Parkinson’s disease is the world’s fastest growing neurodegenerative disorder and currently affects nearly 10 million people across the globe. Senior author, Professor Kevin Mills (UCL Great Ormond Street Institute of Child Health), said: “As new therapies become available to treat Parkinson’s, we need to diagnose patients before they have developed the symptoms. We cannot regrow our brain cells and therefore we need to protect those that we have. At present we are shutting the stable door after the horse has bolted and we need to start experimental treatments before patients develop symptoms. Therefore, we set out to use state-of-the-art technology to find new and better biomarkers for Parkinson’s disease and develop them into a test that we can translate into any large NHS laboratory. With sufficient funding, we hope that this may be possible within two years.”

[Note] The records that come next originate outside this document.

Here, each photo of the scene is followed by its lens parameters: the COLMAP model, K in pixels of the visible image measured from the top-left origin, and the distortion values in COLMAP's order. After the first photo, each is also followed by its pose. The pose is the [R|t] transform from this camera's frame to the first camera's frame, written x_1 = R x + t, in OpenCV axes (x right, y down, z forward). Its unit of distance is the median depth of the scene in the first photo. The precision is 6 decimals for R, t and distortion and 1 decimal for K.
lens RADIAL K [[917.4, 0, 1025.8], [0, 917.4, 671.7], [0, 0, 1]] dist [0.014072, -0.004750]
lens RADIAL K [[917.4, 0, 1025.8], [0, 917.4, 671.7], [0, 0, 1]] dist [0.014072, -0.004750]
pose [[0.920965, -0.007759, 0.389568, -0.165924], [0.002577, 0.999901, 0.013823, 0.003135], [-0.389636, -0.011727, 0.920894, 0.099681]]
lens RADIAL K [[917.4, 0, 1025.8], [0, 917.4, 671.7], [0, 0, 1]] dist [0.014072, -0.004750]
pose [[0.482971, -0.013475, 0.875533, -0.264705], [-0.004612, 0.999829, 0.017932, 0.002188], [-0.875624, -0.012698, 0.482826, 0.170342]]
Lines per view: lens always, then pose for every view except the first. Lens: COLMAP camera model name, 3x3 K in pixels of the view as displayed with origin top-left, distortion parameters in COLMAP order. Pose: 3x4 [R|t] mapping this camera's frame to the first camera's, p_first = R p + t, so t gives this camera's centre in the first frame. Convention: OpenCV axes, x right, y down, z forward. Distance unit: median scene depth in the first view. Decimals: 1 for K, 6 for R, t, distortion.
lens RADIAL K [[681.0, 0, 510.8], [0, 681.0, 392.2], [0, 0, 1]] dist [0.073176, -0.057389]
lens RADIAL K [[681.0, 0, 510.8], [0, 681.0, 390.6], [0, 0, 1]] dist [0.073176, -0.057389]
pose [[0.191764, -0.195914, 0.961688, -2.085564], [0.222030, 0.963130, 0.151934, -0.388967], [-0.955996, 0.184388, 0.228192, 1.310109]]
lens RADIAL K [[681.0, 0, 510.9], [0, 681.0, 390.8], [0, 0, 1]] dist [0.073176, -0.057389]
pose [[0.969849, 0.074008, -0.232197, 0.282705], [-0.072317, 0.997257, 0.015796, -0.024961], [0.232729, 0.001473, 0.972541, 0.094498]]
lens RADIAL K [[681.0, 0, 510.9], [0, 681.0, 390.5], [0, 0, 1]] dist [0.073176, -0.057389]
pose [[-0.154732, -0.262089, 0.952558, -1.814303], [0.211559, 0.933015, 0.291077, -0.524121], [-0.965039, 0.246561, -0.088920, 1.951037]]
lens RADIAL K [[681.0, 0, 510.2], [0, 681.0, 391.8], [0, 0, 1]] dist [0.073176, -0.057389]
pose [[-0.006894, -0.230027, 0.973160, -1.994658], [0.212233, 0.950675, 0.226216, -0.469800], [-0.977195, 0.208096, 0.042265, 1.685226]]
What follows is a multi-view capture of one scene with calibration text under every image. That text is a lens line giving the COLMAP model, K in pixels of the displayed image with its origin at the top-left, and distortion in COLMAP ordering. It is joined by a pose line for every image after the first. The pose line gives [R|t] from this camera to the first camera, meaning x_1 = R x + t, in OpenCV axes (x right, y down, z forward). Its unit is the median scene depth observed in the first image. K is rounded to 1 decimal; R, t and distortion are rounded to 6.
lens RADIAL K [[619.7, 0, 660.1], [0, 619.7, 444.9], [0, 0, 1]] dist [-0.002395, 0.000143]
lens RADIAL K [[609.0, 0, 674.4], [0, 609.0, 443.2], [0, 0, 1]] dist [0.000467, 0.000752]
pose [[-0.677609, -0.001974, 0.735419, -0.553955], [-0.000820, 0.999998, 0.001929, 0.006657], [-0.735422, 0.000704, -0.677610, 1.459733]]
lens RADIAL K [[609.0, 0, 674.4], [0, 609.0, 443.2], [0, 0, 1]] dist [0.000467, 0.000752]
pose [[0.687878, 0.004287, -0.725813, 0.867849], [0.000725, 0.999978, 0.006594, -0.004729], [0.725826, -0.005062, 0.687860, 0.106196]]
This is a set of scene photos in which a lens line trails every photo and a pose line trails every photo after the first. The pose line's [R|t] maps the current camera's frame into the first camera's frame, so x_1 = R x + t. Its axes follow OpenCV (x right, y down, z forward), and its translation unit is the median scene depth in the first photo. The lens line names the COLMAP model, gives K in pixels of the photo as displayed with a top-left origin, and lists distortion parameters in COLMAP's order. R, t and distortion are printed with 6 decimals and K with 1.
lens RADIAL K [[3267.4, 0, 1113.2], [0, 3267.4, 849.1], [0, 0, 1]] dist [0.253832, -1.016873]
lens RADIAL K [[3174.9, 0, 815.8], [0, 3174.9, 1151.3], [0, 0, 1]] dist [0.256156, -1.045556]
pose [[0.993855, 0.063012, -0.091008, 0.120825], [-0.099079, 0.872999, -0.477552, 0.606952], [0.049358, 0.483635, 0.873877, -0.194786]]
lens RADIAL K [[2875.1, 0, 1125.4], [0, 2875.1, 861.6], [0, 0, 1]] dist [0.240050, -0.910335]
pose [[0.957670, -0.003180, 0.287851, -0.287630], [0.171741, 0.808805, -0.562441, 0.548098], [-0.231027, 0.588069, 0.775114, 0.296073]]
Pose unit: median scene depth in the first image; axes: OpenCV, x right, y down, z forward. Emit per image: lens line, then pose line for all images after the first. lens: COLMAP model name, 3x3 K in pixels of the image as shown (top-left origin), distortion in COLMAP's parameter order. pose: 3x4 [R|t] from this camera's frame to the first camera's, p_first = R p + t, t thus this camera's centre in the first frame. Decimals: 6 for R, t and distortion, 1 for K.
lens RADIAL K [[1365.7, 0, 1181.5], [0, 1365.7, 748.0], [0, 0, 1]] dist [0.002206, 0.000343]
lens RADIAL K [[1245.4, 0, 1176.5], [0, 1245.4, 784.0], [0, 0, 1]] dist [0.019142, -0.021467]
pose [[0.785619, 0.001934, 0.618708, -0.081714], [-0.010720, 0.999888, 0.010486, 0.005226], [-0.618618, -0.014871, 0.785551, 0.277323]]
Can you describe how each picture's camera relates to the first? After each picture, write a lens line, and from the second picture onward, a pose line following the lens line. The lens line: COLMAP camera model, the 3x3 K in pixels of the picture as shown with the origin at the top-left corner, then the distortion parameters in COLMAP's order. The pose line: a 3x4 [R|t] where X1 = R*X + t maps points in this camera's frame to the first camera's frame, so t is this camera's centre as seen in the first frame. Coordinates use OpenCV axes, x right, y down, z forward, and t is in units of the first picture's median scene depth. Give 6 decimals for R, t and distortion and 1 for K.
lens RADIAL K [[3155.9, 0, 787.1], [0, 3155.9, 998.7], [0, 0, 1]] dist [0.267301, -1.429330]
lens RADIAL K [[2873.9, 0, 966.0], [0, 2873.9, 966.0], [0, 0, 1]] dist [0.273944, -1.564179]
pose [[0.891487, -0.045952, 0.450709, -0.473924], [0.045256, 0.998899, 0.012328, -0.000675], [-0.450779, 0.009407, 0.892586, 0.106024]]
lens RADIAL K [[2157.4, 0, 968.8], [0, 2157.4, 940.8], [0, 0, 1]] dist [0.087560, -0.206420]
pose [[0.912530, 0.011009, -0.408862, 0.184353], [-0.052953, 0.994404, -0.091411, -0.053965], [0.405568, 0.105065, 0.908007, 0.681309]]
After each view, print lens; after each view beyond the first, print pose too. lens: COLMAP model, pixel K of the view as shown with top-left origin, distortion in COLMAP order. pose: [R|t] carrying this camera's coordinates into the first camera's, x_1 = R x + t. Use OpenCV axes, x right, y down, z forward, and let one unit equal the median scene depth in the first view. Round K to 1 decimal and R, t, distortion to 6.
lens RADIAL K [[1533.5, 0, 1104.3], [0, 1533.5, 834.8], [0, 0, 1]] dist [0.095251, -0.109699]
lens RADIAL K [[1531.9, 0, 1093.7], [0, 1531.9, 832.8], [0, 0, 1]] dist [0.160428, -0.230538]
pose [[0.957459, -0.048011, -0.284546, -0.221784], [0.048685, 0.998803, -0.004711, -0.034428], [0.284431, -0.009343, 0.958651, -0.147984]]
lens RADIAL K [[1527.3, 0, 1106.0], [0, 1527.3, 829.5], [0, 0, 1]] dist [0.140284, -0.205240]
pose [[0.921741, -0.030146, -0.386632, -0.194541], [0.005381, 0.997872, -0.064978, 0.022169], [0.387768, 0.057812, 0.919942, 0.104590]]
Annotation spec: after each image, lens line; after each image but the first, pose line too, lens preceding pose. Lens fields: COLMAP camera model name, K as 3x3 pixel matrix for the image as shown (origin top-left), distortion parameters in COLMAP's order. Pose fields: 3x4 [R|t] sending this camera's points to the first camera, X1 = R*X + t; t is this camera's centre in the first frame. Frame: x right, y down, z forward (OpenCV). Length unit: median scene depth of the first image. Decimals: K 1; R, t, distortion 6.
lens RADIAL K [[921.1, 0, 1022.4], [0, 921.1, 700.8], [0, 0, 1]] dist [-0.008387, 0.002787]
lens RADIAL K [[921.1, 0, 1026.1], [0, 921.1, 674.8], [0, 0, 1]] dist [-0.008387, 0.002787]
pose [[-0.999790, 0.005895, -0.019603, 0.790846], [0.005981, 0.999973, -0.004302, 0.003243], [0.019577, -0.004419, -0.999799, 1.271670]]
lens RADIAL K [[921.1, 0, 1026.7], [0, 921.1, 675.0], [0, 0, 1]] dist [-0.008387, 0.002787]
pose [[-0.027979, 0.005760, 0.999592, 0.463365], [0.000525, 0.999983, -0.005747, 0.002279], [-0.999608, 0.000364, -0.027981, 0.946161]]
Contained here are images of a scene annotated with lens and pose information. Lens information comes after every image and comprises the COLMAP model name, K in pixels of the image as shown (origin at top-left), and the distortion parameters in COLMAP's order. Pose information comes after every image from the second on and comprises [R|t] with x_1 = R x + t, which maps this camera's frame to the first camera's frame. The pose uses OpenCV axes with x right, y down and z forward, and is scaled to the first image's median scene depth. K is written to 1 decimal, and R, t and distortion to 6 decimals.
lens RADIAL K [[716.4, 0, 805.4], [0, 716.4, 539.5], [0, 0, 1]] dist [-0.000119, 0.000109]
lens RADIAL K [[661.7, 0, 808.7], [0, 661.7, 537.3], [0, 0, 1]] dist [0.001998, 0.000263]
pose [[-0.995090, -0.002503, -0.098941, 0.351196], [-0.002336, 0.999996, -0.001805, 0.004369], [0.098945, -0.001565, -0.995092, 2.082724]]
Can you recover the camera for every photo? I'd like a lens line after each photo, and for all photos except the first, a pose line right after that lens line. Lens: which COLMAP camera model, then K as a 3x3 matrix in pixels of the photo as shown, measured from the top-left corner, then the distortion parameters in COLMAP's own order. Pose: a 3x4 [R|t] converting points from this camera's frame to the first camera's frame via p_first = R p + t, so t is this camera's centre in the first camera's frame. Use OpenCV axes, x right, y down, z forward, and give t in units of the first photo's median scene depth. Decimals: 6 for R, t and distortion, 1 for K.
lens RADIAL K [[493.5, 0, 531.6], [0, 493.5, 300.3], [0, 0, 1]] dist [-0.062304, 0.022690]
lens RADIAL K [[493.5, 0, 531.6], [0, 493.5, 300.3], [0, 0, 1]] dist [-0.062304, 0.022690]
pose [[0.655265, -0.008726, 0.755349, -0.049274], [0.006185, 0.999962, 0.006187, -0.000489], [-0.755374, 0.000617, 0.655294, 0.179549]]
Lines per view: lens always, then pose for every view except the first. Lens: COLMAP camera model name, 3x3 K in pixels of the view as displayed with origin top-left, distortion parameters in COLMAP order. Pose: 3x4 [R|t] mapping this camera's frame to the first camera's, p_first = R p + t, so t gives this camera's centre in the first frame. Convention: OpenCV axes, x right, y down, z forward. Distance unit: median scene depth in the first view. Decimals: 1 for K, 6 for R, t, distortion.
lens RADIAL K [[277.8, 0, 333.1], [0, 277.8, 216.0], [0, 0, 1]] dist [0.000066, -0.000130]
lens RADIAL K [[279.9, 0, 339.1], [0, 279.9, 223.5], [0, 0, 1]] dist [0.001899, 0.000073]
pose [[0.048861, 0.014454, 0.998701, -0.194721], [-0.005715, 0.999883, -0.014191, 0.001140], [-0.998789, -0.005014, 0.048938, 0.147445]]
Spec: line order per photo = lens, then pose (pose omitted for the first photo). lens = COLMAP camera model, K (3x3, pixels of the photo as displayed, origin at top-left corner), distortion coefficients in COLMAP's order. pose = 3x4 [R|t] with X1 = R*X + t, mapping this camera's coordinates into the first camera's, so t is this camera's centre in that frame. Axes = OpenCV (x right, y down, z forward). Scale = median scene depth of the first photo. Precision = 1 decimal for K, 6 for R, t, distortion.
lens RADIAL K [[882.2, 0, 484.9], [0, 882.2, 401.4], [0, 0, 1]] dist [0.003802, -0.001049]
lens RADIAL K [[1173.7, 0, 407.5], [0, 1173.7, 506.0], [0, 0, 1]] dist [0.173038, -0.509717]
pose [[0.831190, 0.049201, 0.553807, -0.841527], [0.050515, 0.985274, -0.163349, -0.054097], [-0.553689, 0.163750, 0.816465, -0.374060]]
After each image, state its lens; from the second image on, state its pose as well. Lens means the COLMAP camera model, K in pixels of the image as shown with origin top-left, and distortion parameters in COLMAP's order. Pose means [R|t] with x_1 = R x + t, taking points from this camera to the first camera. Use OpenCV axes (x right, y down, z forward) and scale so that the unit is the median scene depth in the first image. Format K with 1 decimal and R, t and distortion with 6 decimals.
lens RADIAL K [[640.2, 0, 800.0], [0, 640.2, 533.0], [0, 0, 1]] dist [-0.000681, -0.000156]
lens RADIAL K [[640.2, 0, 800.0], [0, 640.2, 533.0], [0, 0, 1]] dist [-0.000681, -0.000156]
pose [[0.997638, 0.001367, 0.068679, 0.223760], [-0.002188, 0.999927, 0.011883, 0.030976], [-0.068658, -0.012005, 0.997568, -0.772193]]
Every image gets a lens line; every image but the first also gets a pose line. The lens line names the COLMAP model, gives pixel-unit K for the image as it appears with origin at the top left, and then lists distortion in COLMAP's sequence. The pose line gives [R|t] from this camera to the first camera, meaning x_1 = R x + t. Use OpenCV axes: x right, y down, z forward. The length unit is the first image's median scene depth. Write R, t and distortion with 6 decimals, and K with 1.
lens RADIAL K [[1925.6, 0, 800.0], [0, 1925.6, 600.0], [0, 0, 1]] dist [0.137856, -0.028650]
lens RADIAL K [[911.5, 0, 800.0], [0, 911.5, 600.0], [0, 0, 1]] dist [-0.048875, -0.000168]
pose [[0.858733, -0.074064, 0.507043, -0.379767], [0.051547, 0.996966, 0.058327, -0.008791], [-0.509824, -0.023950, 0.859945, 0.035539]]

The researchers wrote: “PD has emerged as the world’s fastest-growing neurodegenerative disorder and currently affects close to 10 million people worldwide. Consequently, there is an urgent need for disease-modifying and prevention strategies. The development of such strategies is hampered by two limitations: there are major gaps in our understanding of the earliest events in the molecular pathophysiology of PD, and we lack reliable and objective biomarkers and tests in easily accessible bio-fluids. We, therefore, need biomarkers that can identify PD earlier, preferably a significant time before an individual develops significant neuronal loss and disabling motor and/or cognitive disease. Such biomarkers would advance population-based screenings to identify individuals at risk and who could be included in upcoming prevention trials.